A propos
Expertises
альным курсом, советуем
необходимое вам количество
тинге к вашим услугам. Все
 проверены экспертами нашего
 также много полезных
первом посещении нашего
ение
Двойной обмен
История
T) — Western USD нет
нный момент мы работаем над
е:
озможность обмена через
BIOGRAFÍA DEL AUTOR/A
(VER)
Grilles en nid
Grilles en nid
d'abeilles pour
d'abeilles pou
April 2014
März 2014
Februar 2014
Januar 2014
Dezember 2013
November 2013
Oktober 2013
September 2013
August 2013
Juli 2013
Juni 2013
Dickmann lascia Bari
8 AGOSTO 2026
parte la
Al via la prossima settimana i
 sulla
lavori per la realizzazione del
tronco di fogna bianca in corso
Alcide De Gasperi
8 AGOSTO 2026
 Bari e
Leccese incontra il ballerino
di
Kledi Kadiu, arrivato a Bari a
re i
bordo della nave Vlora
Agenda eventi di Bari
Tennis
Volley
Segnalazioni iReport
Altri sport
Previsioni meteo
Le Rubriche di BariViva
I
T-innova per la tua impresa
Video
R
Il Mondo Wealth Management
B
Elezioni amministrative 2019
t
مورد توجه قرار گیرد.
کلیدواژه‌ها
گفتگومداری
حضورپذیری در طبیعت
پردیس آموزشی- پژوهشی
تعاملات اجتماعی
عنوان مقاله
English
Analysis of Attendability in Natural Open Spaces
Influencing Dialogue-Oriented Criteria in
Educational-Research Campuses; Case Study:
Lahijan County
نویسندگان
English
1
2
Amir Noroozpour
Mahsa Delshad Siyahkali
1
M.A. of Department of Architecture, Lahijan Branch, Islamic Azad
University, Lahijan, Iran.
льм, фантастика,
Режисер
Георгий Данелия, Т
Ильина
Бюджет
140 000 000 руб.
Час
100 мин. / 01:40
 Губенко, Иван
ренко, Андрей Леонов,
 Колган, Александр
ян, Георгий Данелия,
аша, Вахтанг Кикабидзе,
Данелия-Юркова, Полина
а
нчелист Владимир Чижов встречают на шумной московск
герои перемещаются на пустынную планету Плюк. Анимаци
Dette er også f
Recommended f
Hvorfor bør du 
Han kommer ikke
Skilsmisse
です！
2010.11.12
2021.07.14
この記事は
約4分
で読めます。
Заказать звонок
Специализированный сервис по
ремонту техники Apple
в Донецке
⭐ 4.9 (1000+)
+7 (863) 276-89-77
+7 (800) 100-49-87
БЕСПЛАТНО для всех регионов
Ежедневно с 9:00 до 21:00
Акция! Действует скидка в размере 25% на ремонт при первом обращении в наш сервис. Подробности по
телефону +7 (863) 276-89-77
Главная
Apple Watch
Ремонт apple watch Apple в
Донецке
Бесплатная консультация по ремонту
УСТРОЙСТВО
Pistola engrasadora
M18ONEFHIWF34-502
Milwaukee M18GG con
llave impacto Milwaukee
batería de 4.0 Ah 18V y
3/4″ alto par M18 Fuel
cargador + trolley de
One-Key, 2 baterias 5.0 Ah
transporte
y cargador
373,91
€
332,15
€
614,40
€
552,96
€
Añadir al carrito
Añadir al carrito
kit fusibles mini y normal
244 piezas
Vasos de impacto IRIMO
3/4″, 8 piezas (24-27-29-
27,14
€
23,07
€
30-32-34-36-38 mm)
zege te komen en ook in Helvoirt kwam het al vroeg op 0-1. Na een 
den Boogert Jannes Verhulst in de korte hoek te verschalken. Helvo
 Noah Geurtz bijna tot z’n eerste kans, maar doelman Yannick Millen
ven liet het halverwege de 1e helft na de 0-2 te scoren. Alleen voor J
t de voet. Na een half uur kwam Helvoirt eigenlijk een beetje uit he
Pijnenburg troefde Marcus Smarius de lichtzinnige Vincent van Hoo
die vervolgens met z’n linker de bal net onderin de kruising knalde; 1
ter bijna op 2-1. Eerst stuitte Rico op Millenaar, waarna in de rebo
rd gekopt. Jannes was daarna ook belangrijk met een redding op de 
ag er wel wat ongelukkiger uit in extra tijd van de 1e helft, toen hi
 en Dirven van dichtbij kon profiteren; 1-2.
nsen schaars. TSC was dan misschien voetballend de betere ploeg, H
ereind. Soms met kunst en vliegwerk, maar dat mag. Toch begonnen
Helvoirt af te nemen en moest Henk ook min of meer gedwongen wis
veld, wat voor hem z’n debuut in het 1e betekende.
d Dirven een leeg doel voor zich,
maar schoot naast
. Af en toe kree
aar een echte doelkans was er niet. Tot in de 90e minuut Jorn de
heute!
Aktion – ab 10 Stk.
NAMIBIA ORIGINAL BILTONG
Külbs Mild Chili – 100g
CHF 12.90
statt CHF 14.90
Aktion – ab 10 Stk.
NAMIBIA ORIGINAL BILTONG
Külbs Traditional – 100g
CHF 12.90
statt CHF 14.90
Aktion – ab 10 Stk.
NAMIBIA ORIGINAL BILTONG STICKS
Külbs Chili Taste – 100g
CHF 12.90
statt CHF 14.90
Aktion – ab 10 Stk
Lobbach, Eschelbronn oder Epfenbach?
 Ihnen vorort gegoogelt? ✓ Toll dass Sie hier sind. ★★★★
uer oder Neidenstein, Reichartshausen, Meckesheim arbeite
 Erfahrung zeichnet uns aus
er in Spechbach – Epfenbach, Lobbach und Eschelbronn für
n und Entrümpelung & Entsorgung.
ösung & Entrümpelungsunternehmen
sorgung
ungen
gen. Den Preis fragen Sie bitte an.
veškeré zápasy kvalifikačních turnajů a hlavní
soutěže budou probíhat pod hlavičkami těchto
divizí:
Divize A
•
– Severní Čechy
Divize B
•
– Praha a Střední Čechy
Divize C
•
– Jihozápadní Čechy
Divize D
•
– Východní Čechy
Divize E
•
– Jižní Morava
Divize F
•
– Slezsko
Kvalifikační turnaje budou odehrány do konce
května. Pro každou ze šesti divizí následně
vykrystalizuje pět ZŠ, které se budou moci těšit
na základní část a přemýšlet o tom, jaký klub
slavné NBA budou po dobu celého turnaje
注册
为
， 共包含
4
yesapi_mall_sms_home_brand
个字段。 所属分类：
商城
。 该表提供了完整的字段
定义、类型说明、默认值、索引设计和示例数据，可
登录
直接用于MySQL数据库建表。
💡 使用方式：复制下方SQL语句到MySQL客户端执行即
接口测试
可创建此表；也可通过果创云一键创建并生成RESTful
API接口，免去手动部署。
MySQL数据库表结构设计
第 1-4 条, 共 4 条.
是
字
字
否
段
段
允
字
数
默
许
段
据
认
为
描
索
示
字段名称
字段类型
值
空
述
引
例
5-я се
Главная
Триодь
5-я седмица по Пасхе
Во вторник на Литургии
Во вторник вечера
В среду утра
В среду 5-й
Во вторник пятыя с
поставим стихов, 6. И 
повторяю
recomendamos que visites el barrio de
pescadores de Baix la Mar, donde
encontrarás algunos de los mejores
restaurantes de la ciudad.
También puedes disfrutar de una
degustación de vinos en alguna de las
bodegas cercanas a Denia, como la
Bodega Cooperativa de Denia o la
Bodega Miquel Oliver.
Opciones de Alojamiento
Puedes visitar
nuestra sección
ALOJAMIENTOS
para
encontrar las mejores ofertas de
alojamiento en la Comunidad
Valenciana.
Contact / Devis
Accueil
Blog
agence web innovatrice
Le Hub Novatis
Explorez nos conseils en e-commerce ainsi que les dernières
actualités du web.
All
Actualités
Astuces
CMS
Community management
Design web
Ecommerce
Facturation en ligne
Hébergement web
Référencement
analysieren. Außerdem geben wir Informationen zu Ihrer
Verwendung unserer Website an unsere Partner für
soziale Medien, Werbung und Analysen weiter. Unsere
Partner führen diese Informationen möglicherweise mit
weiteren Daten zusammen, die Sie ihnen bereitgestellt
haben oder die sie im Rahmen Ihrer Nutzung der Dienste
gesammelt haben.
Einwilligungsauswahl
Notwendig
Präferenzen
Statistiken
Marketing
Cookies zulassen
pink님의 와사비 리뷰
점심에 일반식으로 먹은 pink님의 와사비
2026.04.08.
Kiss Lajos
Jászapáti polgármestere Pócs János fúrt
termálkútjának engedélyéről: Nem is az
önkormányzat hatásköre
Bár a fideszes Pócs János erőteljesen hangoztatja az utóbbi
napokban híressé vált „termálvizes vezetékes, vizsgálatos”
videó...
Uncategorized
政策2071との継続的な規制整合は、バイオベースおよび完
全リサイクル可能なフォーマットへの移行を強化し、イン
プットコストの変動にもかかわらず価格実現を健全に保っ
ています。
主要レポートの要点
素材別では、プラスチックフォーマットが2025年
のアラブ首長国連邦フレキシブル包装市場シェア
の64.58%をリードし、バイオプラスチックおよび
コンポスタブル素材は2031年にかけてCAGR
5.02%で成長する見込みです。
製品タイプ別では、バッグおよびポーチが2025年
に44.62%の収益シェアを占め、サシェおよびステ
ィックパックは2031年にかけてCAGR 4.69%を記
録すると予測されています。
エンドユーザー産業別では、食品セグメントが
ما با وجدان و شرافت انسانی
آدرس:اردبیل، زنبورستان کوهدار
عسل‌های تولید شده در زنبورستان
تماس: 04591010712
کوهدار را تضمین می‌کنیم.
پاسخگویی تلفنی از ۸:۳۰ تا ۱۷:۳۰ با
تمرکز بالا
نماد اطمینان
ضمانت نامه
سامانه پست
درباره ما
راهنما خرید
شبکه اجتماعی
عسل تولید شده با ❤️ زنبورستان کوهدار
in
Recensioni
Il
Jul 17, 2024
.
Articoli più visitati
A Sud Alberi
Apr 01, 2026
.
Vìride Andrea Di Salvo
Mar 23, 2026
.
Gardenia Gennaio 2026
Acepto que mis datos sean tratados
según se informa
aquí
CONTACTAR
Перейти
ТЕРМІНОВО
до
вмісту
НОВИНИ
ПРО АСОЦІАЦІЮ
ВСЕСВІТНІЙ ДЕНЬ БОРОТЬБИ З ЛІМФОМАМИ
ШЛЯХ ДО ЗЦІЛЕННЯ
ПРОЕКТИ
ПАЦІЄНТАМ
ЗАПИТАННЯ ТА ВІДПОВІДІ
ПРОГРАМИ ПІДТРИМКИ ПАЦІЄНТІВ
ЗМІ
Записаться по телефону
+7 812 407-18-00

## Task directions
Extract the lines starting at the very beginning of the items and ending with the line that contains "Previsioni meteo", including both of those lines, and copy them out unchanged.

## Solution to the exercise
A propos
Expertises
альным курсом, советуем
необходимое вам количество
тинге к вашим услугам. Все
 проверены экспертами нашего
 также много полезных
первом посещении нашего
ение
Двойной обмен
История
T) — Western USD нет
нный момент мы работаем над
е:
озможность обмена через
BIOGRAFÍA DEL AUTOR/A
(VER)
Grilles en nid
Grilles en nid
d'abeilles pour
d'abeilles pou
April 2014
März 2014
Februar 2014
Januar 2014
Dezember 2013
November 2013
Oktober 2013
September 2013
August 2013
Juli 2013
Juni 2013
Dickmann lascia Bari
8 AGOSTO 2026
parte la
Al via la prossima settimana i
 sulla
lavori per la realizzazione del
tronco di fogna bianca in corso
Alcide De Gasperi
8 AGOSTO 2026
 Bari e
Leccese incontra il ballerino
di
Kledi Kadiu, arrivato a Bari a
re i
bordo della nave Vlora
Agenda eventi di Bari
Tennis
Volley
Segnalazioni iReport
Altri sport
Previsioni meteo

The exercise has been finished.